▸ Source extract:

= Beginning of Section =

Universality of affine formulation in General Relativity theory

TL;DR

This paper discusses the affine variational principle in General Relativity, highlighting its advantages over the metric formulation, especially in simplifying the theory's structure and aiding quantization.

Contribution

It demonstrates the universality of the affine formulation in General Relativity and its benefits in handling boundary integrals and simplifying the canonical structure.

Findings

Affine formulation avoids non-universal properties of the metric version.

It simplifies the canonical structure of the theory.

Provides a straightforward method for boundary integrals in GR.

= End of Section =

▸ Source data:
= Beginning of Section =

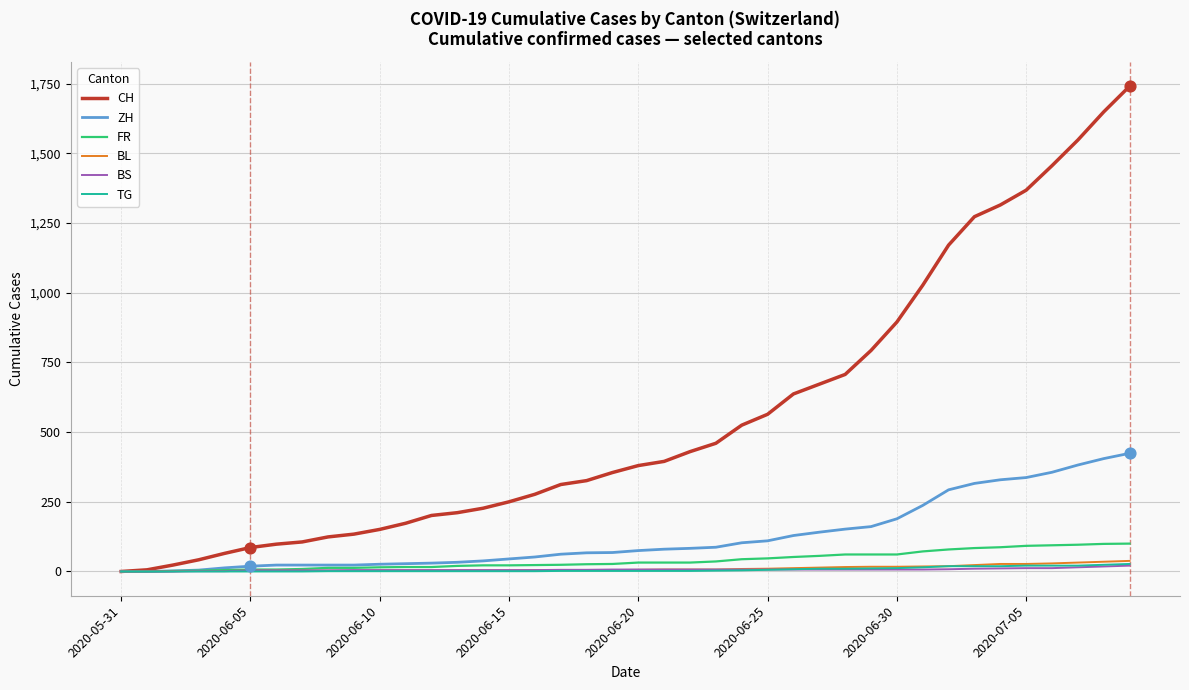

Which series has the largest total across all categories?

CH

= End of Section =

▸ Required work:
A) Answer these from the affine formulation summary:
(i) Besides simplifying the theory's structure, what does the TL;DR say the affine variational principle helps with?
(ii) Under Findings, what does the affine formulation avoid?
(iii) Which two benefits of the affine formulation does the Contribution section name?
B) Turn the paragraph of the affine formulation summary that begins "This paper discusses the affine variational principle" into a short list that keeps its main facts.
C) Carry the affine formulation summary on from its last line.
The data plays no part in any of this.

▸ Answers below:
A)
(i) Quantization.
(ii) The non-universal properties of the metric version.
(iii) Handling boundary integrals and simplifying the canonical structure.

B)
- Subject: the affine variational principle in General Relativity
- Compared against: the metric formulation
- Advantages: it simplifies the theory's structure and aids quantization

C)
Abstract

Affine variational principle for General Relativity, proposed in 1978 by one of us (J.K.), is a good remedy for the non-universal properties of the standard, metric formulation, arising when the matter Lagrangian depends upon the metric derivatives. Affine version of the theory cures the standard drawback of the metric version, where the leading (second order) term of the field equations depends upon matter fields and its causal structure violates the light cone structure of the metric. Choosing the affine connection (and not the metric one) as the gravitational configuration, simplifies considerably the canonical structure of the theory and is more suitable for purposes of its quantization along the lines of Ashtekar and Lewandowski (see http://www.arxiv.org/gr-qc/0404018). We show how the affine formulation provides a simple method to handle boundary integrals in general relativity theory.